ASSIGNMENT :: In the entries that follow, find the line containing "принципы выбора технологий водоочистки;"; from there, copy every line exactly through the line containing "повышать квалификацию раз в 3–5 лет.".

....................

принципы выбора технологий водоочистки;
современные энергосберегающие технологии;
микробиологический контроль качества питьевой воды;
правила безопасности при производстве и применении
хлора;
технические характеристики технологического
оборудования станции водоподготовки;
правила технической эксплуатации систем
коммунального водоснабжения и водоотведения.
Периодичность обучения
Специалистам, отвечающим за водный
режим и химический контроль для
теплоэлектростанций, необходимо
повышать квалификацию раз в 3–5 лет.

....................

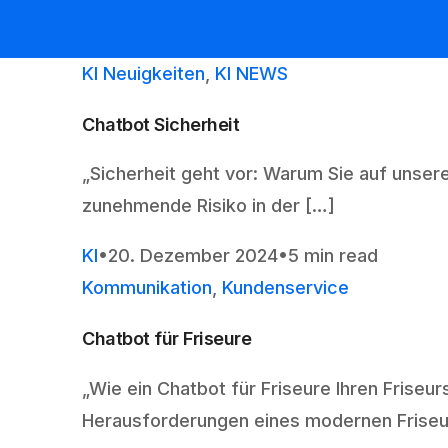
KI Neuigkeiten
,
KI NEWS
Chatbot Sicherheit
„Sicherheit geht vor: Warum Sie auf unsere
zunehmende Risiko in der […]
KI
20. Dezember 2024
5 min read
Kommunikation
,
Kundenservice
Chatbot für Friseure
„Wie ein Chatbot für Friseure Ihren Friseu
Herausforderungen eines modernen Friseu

....................

ANSWER TO THE EXERCISE ::
принципы выбора технологий водоочистки;
современные энергосберегающие технологии;
микробиологический контроль качества питьевой воды;
правила безопасности при производстве и применении
хлора;
технические характеристики технологического
оборудования станции водоподготовки;
правила технической эксплуатации систем
коммунального водоснабжения и водоотведения.
Периодичность обучения
Специалистам, отвечающим за водный
режим и химический контроль для
теплоэлектростанций, необходимо
повышать квалификацию раз в 3–5 лет.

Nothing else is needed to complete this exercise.